The X-ray signal in electron microscopes (EMs) is often collected by compact solid state
detectors based on lithium-drifted silicon, Si (Li), diodes as shown in Figure 4655a. In the Si(Li) detectors, a bias is applied across the crystal. The diode consists of a Si crystal with lithium atoms diffused, or drifted, from one end into the matrix. The lithium atoms are used to compensate the low concentration of grown-in impurity atoms by neutralizing them. In the diffusion process, the central core of the Si crystal becomes intrinsic, but the end away from the lithium remains p-type and the lithium end is n-type, resulting in a p-i-n diode. The crystal is maintained at low temperatures in order to prevent diffusion of Li from the intrinsic region into the Li-free regions, especially when there is a voltage across the detector.
Figure 4655a. Schematic illustration of typical lithium-drifted silicon detectors.
Ohmic or Schottky contacts formed by gold (Au) are normally made on both sides of the semiconducting device. A reverse electrical potential of 500-1000 volts is applied to the thin Au layers. When an X-ray photon from the specimen enters the intrinsic region of the detector through the p-type end, there is a high probability that it will ionize a Si atom through the photoelectric effect. This leads to an X ray or an Auger electron, resulting in a number of electron-hole pairs in the Si (Li), i.e. one pair per 3.8 eV of energy from X-ray photons. For example, a 5-keV X ray absorbed by the Si atoms will produce about 1315 electron-hole pairs or a charge of about 2.1 x 10-13 Coulombs. Both charge carriers move freely through the lattice and are drawn to the detector contacts by the reverse electrical potential. Therefore, the charged pulses can be measured. The signal is subsequently amplified by the low-nose FET devices before being stored in the appropriate energy channel of the multi-channel analyzer (MCA). In this case, the received pulse is used to charge a capacitor that is discharged through a constant current source attached to an address clock typically operating at 50 MHz.
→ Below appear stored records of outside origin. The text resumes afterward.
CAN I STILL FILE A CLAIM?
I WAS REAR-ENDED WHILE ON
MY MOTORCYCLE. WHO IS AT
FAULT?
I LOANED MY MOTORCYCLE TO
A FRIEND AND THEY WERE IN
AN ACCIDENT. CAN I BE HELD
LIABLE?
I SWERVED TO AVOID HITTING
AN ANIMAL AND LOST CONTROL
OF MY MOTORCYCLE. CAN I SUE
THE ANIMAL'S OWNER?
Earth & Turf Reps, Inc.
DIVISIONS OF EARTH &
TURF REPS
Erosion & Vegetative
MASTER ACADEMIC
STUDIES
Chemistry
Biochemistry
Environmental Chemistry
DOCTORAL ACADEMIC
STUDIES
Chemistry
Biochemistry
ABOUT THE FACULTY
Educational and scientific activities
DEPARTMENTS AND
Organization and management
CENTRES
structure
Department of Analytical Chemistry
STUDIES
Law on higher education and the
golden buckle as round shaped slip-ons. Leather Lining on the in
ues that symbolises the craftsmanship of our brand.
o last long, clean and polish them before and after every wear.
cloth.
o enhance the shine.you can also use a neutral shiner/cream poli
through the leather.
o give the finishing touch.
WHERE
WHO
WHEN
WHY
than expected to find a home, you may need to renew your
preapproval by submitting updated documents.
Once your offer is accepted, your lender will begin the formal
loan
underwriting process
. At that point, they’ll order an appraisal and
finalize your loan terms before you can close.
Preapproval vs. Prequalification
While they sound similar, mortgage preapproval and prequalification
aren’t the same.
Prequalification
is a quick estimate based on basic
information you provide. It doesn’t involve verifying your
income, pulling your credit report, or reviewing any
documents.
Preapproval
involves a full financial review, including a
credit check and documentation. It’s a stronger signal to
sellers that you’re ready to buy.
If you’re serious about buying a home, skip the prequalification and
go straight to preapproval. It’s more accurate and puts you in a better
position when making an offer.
The time to discharge the capacitor to 0 V depends on the pulse amplitude, and thus on the X-ray energy. The 50-MHz clock generates a binary number in one of the 1024 channels typically used by the MCA and matches the discharge time. Once the channels in the MCA are calibrated in energy, the collection of X-ray pulses may be displayed on a cathode ray tube (CRT) or recorded on PC as an energy histogram. The p and n regions are called “dead layers” because more of the electron-hole pairs created in these regions do not contribute to the spectra observed.
The X-ray photon is sorted by
energy, hence the alternative names for X-ray fluorescence analysis are Energy
Dispersive X-ray Spectroscopy (EDS or EDX). The Si (Li) diodes are operated at liquid
nitrogen temperature. The main functions of the LN2 device in EDS systems in EMs are to reduce thermal e-h pair, prevent the Li atoms from diffusing, and reduce noise in the FET preamplifier. To prevent condensation or contamination build up on
the cooled silicon crystal surface, the detector is usually isolated from the
microscope column by a thick beryllium `window'. However, the window is transparent
only to X-rays of energy greater than about 1 keV. Low-energy, or soft, X rays are strongly absorbed by the Be window, limiting the analysis range of these detectors to the elements having atomic number Z≥11.
Figure 4655b shows the schematic illustration of a retractable EDS detector and its associated preamplifier electronics, and the detail of Si (Li) mounting assembly.
Figure 4655b. (a) Schematic illustration of a retractable EDS detector and its associated preamplifier electronics, and (b) Detail of Si (Li) mounting assembly.
Figure 4655c shows the comparison between the detection efficiencies of Si(Li) and SDD detectors. Si(Li) detectors are more sensitive to high-energy x-rays because of the greater thickness of the Si(Li) sensors, while the SDD detectors are less sensitive because the high-energy X-rays easily penetrates through the “thinner” SDD sensor.
Figure 4655c. The comparison between the detection efficiencies of Si(Li) and SDD detectors.
Furthermore, page2527 lists the comparison of various X-ray spectrometers, including lithium-drifted silicon (Si(Li)), Si-drift detectors (SDD), intrinsic-Ge (IG), wavelength dispersive X-ray spectroscopy (WDXRF/WDS), and Bolometer detectors.
The typical energy resolution of a Si-Li EDS detector is ~130 eV due to the statistics of electron-hole pair production and electronic noise in the processing chain.